-------- TASK INPUT --------

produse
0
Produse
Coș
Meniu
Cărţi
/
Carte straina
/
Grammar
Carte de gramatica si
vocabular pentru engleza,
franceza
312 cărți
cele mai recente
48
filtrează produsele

--------

Throughout the records above, find the lines in which the word "Carte" appears and return them.

Carte straina
Carte de gramatica si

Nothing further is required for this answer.